Material for this task:
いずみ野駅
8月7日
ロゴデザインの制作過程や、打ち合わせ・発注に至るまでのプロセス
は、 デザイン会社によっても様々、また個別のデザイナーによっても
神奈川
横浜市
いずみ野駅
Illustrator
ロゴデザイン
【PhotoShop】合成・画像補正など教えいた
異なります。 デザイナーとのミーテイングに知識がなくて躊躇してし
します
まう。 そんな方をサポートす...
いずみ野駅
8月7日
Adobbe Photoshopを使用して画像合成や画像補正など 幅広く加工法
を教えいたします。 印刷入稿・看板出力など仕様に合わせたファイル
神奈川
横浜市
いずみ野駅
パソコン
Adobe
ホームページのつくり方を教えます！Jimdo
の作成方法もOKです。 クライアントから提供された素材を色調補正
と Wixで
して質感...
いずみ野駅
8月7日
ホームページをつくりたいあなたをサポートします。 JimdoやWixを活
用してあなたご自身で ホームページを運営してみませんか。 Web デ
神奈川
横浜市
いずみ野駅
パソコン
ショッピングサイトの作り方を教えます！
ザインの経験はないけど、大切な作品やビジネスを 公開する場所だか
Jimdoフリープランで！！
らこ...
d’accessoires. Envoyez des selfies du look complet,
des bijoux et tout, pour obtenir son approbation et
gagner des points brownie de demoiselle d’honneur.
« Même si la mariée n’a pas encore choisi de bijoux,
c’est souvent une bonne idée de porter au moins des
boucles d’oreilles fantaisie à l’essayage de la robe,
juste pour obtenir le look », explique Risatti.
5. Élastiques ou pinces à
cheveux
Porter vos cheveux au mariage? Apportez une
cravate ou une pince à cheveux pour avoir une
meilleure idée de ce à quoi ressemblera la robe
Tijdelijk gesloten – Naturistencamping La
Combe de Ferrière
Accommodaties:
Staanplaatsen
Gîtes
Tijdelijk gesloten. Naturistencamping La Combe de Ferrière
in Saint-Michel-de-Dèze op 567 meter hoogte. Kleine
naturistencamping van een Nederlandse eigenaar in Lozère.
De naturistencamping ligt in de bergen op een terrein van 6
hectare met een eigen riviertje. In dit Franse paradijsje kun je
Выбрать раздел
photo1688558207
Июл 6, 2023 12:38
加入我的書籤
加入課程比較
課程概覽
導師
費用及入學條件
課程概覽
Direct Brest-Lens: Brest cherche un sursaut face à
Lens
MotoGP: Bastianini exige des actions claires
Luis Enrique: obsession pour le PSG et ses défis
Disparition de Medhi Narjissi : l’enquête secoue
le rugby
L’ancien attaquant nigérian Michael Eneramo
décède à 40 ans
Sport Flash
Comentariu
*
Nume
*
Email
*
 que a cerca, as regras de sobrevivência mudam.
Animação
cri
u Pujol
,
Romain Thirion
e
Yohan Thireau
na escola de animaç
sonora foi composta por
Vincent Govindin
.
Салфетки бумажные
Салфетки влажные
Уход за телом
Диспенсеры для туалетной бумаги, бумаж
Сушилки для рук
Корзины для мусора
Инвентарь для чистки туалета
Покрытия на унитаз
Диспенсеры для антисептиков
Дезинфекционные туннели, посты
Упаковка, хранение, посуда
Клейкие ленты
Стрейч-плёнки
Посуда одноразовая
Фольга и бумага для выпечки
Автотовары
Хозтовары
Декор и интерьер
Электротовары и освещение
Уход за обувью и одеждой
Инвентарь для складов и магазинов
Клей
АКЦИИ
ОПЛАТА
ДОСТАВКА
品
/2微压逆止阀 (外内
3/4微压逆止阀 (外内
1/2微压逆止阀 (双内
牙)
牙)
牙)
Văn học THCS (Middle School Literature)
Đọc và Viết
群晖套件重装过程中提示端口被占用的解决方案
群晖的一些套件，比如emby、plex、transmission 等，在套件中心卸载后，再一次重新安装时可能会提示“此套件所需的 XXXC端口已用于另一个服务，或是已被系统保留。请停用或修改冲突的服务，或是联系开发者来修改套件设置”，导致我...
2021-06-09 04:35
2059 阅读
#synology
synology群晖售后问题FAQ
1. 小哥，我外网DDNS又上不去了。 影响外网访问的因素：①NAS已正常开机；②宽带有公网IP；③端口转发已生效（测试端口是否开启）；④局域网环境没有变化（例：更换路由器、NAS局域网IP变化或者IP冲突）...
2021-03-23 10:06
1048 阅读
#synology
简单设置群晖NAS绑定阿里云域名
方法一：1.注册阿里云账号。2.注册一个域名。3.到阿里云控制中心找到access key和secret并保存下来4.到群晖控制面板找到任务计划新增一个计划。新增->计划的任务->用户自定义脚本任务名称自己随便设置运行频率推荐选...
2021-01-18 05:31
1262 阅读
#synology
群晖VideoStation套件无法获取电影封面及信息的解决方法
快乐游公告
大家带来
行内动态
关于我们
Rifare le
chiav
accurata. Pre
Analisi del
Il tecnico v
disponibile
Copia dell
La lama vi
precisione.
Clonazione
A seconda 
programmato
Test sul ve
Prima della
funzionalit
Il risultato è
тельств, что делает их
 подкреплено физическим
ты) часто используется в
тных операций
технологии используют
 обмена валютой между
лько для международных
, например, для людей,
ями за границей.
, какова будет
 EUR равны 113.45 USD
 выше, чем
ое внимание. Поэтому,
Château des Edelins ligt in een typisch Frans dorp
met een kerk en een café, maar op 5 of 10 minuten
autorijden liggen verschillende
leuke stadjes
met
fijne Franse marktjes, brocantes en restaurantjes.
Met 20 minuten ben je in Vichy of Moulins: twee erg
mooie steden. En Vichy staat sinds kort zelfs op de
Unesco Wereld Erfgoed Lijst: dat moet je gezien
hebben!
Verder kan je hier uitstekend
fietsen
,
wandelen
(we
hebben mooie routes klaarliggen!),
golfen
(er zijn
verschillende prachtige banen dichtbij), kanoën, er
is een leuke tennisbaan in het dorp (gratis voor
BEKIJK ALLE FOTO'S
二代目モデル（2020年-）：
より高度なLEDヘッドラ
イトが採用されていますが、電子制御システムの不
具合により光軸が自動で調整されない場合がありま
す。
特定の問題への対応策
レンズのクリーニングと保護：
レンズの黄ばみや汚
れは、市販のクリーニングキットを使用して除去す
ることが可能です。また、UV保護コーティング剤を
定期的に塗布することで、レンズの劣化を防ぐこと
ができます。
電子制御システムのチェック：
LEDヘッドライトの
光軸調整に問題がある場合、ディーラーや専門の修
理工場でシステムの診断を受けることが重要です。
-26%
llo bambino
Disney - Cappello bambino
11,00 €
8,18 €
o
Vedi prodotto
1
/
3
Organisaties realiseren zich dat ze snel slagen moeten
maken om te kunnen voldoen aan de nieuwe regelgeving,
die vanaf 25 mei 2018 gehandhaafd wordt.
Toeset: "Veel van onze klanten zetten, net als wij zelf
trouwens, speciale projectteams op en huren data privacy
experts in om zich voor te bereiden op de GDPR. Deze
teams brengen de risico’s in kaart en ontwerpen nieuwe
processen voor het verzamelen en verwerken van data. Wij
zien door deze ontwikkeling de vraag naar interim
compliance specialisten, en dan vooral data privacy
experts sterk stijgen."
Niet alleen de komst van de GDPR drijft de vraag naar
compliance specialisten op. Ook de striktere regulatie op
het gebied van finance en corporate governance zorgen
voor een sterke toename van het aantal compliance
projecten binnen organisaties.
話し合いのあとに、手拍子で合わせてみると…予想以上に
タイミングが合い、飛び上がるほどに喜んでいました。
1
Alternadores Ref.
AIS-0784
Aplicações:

Problem details: Rewrite the records from their first line through the line that contains "in Saint-Michel-de-Dèze op", changing every "Naturistencamping" to "Camping" and leaving all other text unchanged.

Solved exercise:
いずみ野駅
8月7日
ロゴデザインの制作過程や、打ち合わせ・発注に至るまでのプロセス
は、 デザイン会社によっても様々、また個別のデザイナーによっても
神奈川
横浜市
いずみ野駅
Illustrator
ロゴデザイン
【PhotoShop】合成・画像補正など教えいた
異なります。 デザイナーとのミーテイングに知識がなくて躊躇してし
します
まう。 そんな方をサポートす...
いずみ野駅
8月7日
Adobbe Photoshopを使用して画像合成や画像補正など 幅広く加工法
を教えいたします。 印刷入稿・看板出力など仕様に合わせたファイル
神奈川
横浜市
いずみ野駅
パソコン
Adobe
ホームページのつくり方を教えます！Jimdo
の作成方法もOKです。 クライアントから提供された素材を色調補正
と Wixで
して質感...
いずみ野駅
8月7日
ホームページをつくりたいあなたをサポートします。 JimdoやWixを活
用してあなたご自身で ホームページを運営してみませんか。 Web デ
神奈川
横浜市
いずみ野駅
パソコン
ショッピングサイトの作り方を教えます！
ザインの経験はないけど、大切な作品やビジネスを 公開する場所だか
Jimdoフリープランで！！
らこ...
d’accessoires. Envoyez des selfies du look complet,
des bijoux et tout, pour obtenir son approbation et
gagner des points brownie de demoiselle d’honneur.
« Même si la mariée n’a pas encore choisi de bijoux,
c’est souvent une bonne idée de porter au moins des
boucles d’oreilles fantaisie à l’essayage de la robe,
juste pour obtenir le look », explique Risatti.
5. Élastiques ou pinces à
cheveux
Porter vos cheveux au mariage? Apportez une
cravate ou une pince à cheveux pour avoir une
meilleure idée de ce à quoi ressemblera la robe
Tijdelijk gesloten – Camping La
Combe de Ferrière
Accommodaties:
Staanplaatsen
Gîtes
Tijdelijk gesloten. Camping La Combe de Ferrière
in Saint-Michel-de-Dèze op 567 meter hoogte. Kleine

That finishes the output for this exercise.